# How does disk resilvering work with a geli-encrypted zfs installation?



## puppyboy (Apr 17, 2021)

I saw that 13.0-RELEASE came out and so I decided to take the opportunity to move my server from CentOS back to freebsd (I was previously a longtime user of FreeBSD but I switched a while back for reasons I can't quite remember).

I decided during installation that I would like to encrypt my disks, which is not something I normally do with a server. I have 8 disks in a single raidz2 ZFS pool, using the default options with root on ZFS.

Something that seems like it may be a problem though, is what happens when I need to replace a failed disk. Do I just insert the disk and run a zfs replace like normal, and everything happens automatically? Or do additional steps need to be taken to ensure the new disk is encrypted properly like the others?

I couldn't find anything with Google but it seems like this is potentially going to be a problem for me down the road, so I thought I'd ask before it happens.


----------



## zirias@ (Apr 17, 2021)

From ZFS' perspective, this is a normal unencrypted pool, just using `.eli` devices.
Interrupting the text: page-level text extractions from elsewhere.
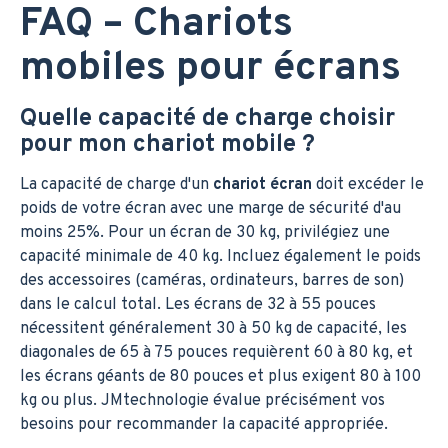
FAQ – Chariots
mobiles pour écrans
Quelle capacité de charge choisir
pour mon chariot mobile ?
La capacité de charge d'un
chariot écran
doit excéder le
poids de votre écran avec une marge de sécurité d'au
moins 25%. Pour un écran de 30 kg, privilégiez une
capacité minimale de 40 kg. Incluez également le poids
des accessoires (caméras, ordinateurs, barres de son)
dans le calcul total. Les écrans de 32 à 55 pouces
nécessitent généralement 30 à 50 kg de capacité, les
diagonales de 65 à 75 pouces requièrent 60 à 80 kg, et
les écrans géants de 80 pouces et plus exigent 80 à 100
kg ou plus. JMtechnologie évalue précisément vos
besoins pour recommander la capacité appropriée.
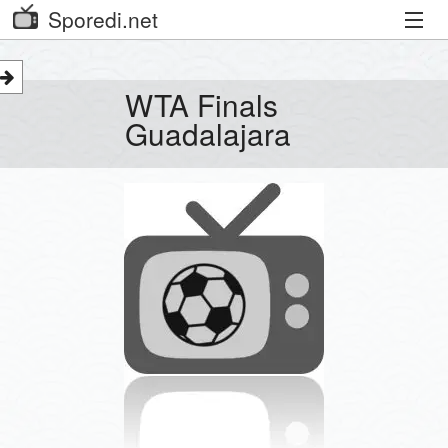
Sporedi.net
Trenutni spored
WTA Finals
Priporočamo
Guadalajara
Priljubljeni kanali
Iskalnik
Kibora
Seznam kanalov
Seznam Oddaj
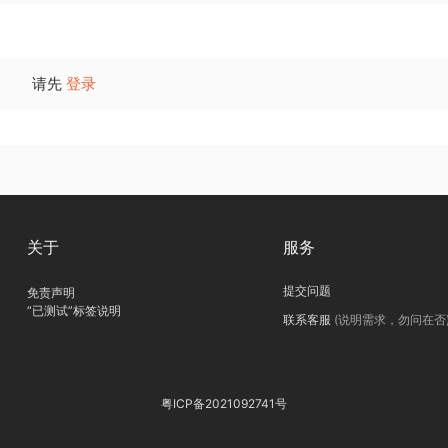
请先
登录
关于
服务
提交问题
免责声明
“已测试”标签说明
联系客服
(说明需求，勿问在否
粤ICP备2021092741号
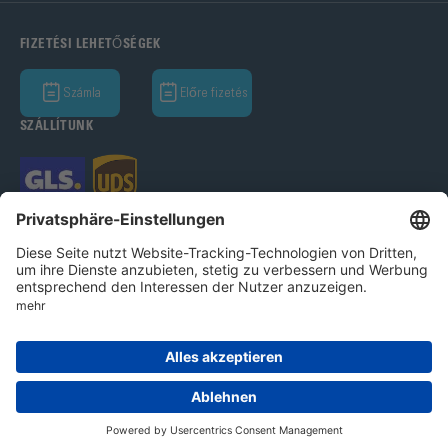
FIZETÉSI LEHETŐSÉGEK
Számla
Előre fizetés
SZÁLLÍTUNK
Bohle GmbH 2026
Imprint
Adatvédelmi nyilatkozat
Ált.Üz.Felt.
Cookie beállítások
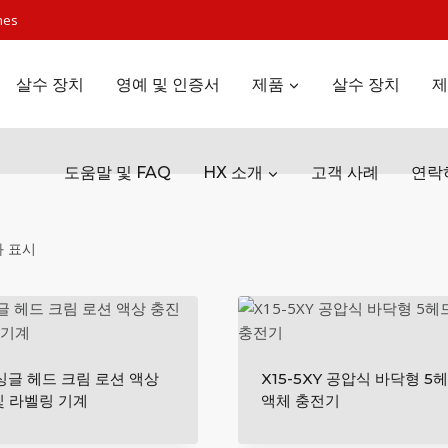
nes
살수 장치
영예 및 인증서
제품
살수 장치
제
도움말 및 FAQ
HX 소개
고객 사례
연락
가
과 표시
격
별
로
정
 싱글 헤드 크림 로션 액상
X15-5XY 공압식 바닥형 5
렬
및 라벨링 기계
액체 충전기
됨:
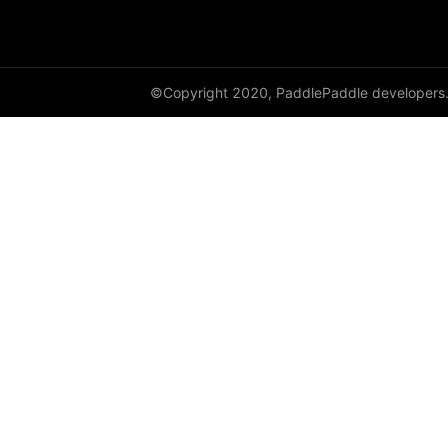
DataParallel
deg2rad
©Copyright 2020, PaddlePaddle developers
diag
diag_embed
diagflat
diagonal
diagonal_scatter
diff
digamma
disable_signal_handler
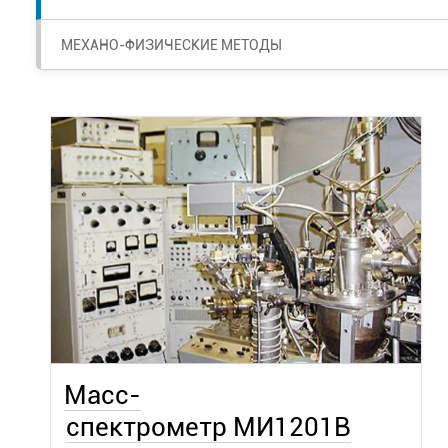
МЕХАНО-ФИЗИЧЕСКИЕ МЕТОДЫ
Масс-
спектрометр МИ1201В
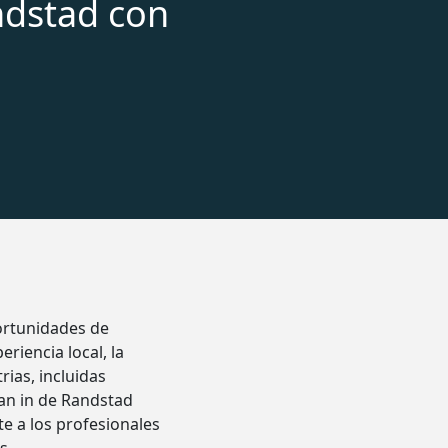
ndstad con
ortunidades de
riencia local, la
ias, incluidas
Baan in de Randstad
e a los profesionales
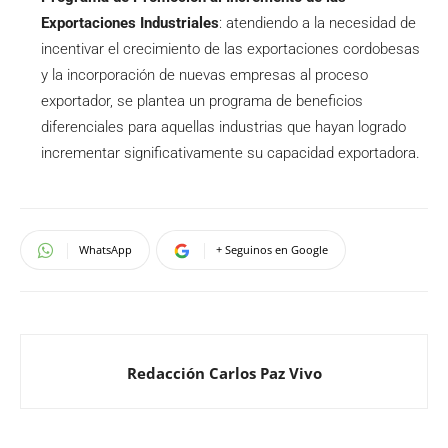
Exportaciones Industriales
: atendiendo a la necesidad de
incentivar el crecimiento de las exportaciones cordobesas
y la incorporación de nuevas empresas al proceso
exportador, se plantea un programa de beneficios
diferenciales para aquellas industrias que hayan logrado
incrementar significativamente su capacidad exportadora.
WhatsApp
+ Seguinos en Google
Redacción Carlos Paz Vivo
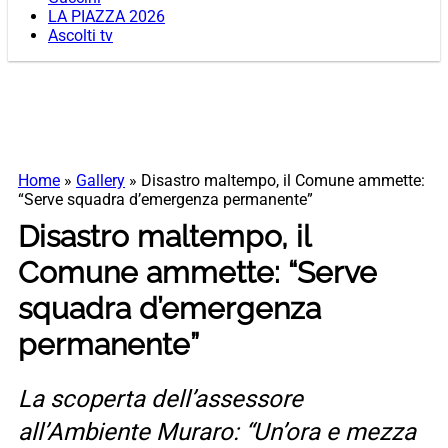
LA PIAZZA 2026
Ascolti tv
Home
»
Gallery
»
Disastro maltempo, il Comune ammette:
“Serve squadra d’emergenza permanente”
Disastro maltempo, il
Comune ammette: “Serve
squadra d’emergenza
permanente”
La scoperta dell’assessore
all’Ambiente Muraro: “Un’ora e mezza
So, before you `zfs replace`, just run the appropriate `geli init` and `geli attach` to provide the new `.eli` device.


----------



## mtu (Apr 17, 2021)

FreeBSD 13.0 comes with OpenZFS 2.0, which has native built-in encryption. If you use that instead of geli, you won't get the same full metadata protection, but your pool will be inter-operable with Linux (which is impossible with geli), adding/replacing disks will be less of a headache, and you can send "pre-encrypted" datasets into other pools.


----------



## zirias@ (Apr 17, 2021)

mtu you forgot one drawback, FreeBSD can't boot from a zfs-encrypted root dataset  But apart from that, yes, that's more or less the tradeoffs.


----------



## _martin (Apr 17, 2021)

As an alternative solution you could partition all disks and use partitions of those disks to split it into two pools - rpool and data (encrypted).


----------



## rootbert (Apr 18, 2021)

mtu said:


> FreeBSD 13.0 comes with OpenZFS 2.0, which has native built-in encryption. If you use that instead of geli, you won't get the same full metadata protection, but your pool will be inter-operable with Linux (which is impossible with geli), adding/replacing disks will be less of a headache, and you can send "pre-encrypted" datasets into other pools.


there are some quirks still with ZFS encryption ... see my mailing list post at https://marc.info/?l=freebsd-fs&m=161450464315911&w=2 

Also note: for performance, geli is a much better solution than native encryption.


----------